One also hopes that our politicians are up to the task of making fair and prudent choices, although it is hard to have optimism at this point.  Both major parties are binary in their thinking.  The GOP position appears to be cut programs, pensions and entitlements because they are deemed unaffordable, and then plow the savings into tax cuts for the affluent on the dubious assumption that they  “create jobs.”  Then eliminate regulations on the financial services industry (so they can be free to fail again, with no risk to capital?).  The GOP views the European example as a vindication of their own view that the wealthy need even more (see Greg Mankiw, an economist currently advising Romney, in his opinion piece.) Democrats, in their own way, are just as bad-they seem unable to think about serious reforms, and if they are unable to think about it, then they cannot articulate it to those of their constituents who would have to make sacrifices.  You can’t have a “Grand Bargain” when neither party wants to negotiate.

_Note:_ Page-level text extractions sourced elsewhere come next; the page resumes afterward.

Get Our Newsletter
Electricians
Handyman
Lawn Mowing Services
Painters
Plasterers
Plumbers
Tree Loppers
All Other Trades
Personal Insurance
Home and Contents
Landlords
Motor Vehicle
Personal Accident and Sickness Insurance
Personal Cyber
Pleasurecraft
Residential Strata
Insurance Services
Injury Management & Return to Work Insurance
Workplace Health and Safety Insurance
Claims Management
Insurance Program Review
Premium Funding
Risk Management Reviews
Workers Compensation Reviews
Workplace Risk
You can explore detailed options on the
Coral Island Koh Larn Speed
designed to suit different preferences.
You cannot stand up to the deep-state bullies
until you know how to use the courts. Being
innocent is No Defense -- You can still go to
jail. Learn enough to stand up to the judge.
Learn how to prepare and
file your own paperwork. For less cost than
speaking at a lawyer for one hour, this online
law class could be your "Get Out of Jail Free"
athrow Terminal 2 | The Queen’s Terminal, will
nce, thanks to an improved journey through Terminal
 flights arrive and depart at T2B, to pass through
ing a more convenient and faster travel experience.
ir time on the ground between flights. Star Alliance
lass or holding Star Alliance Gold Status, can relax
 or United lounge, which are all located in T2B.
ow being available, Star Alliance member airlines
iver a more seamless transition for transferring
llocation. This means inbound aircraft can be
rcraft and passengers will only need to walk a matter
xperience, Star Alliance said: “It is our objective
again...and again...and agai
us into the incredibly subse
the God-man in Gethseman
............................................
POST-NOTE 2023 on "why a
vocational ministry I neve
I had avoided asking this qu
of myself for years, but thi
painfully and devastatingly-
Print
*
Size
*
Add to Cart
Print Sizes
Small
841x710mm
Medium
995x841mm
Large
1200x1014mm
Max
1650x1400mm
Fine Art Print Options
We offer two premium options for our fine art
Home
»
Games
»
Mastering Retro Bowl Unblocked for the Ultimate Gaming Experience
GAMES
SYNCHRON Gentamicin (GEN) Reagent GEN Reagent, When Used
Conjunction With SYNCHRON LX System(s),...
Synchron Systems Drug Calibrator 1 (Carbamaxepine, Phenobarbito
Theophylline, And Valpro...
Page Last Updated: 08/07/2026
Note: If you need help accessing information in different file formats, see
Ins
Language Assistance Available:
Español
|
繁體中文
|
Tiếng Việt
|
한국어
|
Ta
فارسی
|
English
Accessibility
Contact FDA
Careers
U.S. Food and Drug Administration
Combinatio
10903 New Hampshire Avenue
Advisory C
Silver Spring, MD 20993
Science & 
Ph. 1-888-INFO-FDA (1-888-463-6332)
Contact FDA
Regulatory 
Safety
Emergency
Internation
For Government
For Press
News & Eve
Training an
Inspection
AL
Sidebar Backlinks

That’s a real problem, because if we were to take a moment to look around us, the signs of instability are everywhere.  The Tea Party and OWS are sideshows compared to the riots going on in Europe right now.  If there’s strong medicine to be administered, there needs to be the perception that it is being doled out fairly. 

And yet, one wonders if there is the will to do this.  Who wins, and who loses?

At Dexia, we have the answer.  It's private capital at the expense of the public.  Alexandre Joly, the head of strategy, portfolios and market activities at Dexia, is quoted as saying that the idea of forcing Dexia’s trading partners to accept a discount on what they are owed “is a monstrous idea.”

A “monstrous idea?”  As monstrous as asking the public to pay for it?